Gas can continue to be introduced until all of the accumulated liquid down to the level of end 28, as indicated by introduced gas exiting through conduit 40, or for a selected period of time. When a selected amount of accumulated liquid is thus evacuated to surface and out of the well, the flow of pressurized gas is stopped. The valve 48 is opened, and the pressurized gas within tubing string 26 and annulus 30 is allowed to dissipate through conduits 40 and 42 to collection systems, which typically include separators, compressors and pipelines, etc. Once the pressure of introduced gas is sufficiently dissipated and provided a sufficient amount of introduced gas is sufficiently dissipated and provided a sufficient amount of water has been removed, the check valve 20 opens and permits passage of produced gas from reservoir 12. Produced gas then continues to flow up through the casing to surface until produced water accumulates such that the check valve is again closed for water removal.
While the described route of water removal is up through the tubing string, it is to be understood that the reverse operation could be used (by altering the valve seal and pipe configuration at surface) wherein compressed gas is introduced through the tubing string to force accumulated water up through the casing annulus.
It will be apparent that the introduction of pressured gas can be initiated automatically or manually, and may be responsive to a timer, a pressure differential sensor system, a drop in production volumes which indicates an increase in accumulated liquids at bottom-hole, or other suitable indications.

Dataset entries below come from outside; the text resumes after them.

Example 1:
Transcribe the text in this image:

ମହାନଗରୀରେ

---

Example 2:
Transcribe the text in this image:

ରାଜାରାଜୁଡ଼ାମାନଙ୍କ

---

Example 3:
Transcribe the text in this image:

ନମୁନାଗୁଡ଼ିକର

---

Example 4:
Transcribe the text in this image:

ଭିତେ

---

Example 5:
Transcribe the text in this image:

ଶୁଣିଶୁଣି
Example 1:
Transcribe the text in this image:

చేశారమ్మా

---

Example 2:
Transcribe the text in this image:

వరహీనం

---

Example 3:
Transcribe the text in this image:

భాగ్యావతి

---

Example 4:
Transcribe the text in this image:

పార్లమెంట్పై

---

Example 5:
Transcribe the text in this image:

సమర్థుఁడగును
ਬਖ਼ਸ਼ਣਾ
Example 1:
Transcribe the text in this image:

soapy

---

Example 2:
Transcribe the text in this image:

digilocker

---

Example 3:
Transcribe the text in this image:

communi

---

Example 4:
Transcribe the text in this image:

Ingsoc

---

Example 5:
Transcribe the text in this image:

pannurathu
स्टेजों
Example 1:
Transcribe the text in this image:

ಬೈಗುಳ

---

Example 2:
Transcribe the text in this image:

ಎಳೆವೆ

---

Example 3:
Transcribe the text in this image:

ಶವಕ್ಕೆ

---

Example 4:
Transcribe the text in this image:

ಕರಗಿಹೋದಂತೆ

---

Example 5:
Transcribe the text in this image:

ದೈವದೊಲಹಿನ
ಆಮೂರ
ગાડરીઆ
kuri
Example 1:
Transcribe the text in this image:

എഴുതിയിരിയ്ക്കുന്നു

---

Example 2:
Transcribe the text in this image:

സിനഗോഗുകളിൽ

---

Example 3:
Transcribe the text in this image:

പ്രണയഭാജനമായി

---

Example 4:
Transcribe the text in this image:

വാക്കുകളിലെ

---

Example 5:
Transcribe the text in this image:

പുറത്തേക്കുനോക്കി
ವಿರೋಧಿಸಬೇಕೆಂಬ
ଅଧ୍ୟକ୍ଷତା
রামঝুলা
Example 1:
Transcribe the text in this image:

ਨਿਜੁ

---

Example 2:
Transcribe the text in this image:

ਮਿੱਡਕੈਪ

A person skilled in the art will understand that when the liquid is exhausted from the casing annulus 30 above lower open end 28 of the tubing string 26, there will then be a large volume of introduced gas passing up through tubing string 26 to the collection system. In addition, there will be large volumes of introduced gas to be handled when the introduced gas is allowed to depressurize. Thus, flow control means and perhaps chemical injection means would profitably be utilized to reduce such depressurization and the commensurate temperature drops and consequent hydrate formation and other mechanical problems associated with such events.
It will be understood that various changes in the details, materials, arrangements of parts, and operating conditions which have been described and illustrated here in order to explain the nature of the invention may be made by those skilled in the art within the principles and scope of the invention, and will not derogate from or limit the scope of the claims.